L'ambassadeur du Qatar cheikh Saoud ben Abdel Rahman ben Fayçal Thani al-Thani (g), le ministre sortant de la Santé du Liban Firas Abiad et le directeur général par intérim du Fonds du Qatar pour le développement, Sultan al-Assiri (d), le 16 septembre 2024. Photo Mohammad Yassine/L'Orient-Le Jour
Le projet financé par le Qatar pour reconstruire et équiper un nouveau bâtiment de l'hôpital universitaire gouvernemental de Beyrouth dans le quartier de la Quarantaine a été officiellement lancé lundi, rapporte l'Agence nationale d'information.
Une cérémonie a été organisée par le ministre sortant de la Santé, Firas Abiad, en présence de l'ambassadeur du Qatar cheikh Saoud ben Abdel Rahman ben Fayçal Thani al-Thani, et de Sultan al-Assiri, directeur général par intérim du Fonds du Qatar pour le développement.

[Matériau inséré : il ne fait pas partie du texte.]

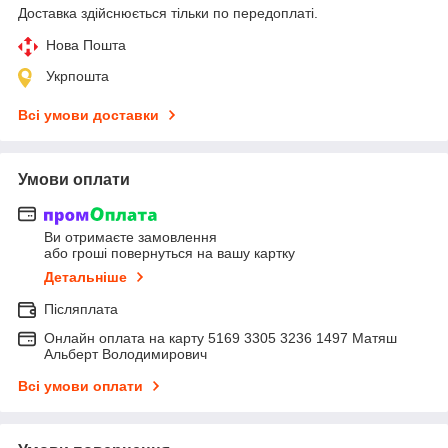
Доставка здійснюється тільки по передоплаті.
Нова Пошта
Укрпошта
Всі умови доставки
Умови оплати
Ви отримаєте замовлення
або гроші повернуться на вашу картку
Детальніше
Післяплата
Онлайн оплата на карту 5169 3305 3236 1497 Матяш
Альберт Володимирович
Всі умови оплати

Dans un communiqué, M. Abiad a indiqué que « le nouveau projet ne concerne pas seulement la reconstruction d'un établissement de santé, mais témoigne de ce qui peut être réalisé grâce à la coopération, à la persévérance et à la détermination ». « Le nouvel hôpital offrira des services à tous les Libanais, pas uniquement aux habitants de Beyrouth, et jouera un rôle crucial dans la stratégie du ministère de la Santé visant à reconstruire un secteur sanitaire publique complet et inclusif », a-t-il poursuivi.
Au cours de la cérémonie, l'ambassadeur du Qatar a souligné « l'engagement du Qatar en faveur des soins sanitaires et du développement durable au Liban ».
Le ministre sortant de l'Économie, Amine Salam, a également salué la reconstruction de l'hôpital. « La première pierre du bâtiment de l'hôpital gouvernemental de Beyrouth dans le quartier de la Quarantaine, qui a été endommagé lors des explosions au port de Beyrouth le 4 août 2020, a été posée », a écrit le ministre sur X. « Merci au Qatar, à ses dirigeants et à son peuple, d'avoir reconstruit et équipé l'hôpital gouvernemental afin de répondre aux besoins sanitaires des Libanais, en particulier ceux des familles à faibles revenus et des familles les plus vulnérables », a ajouté M. Salam.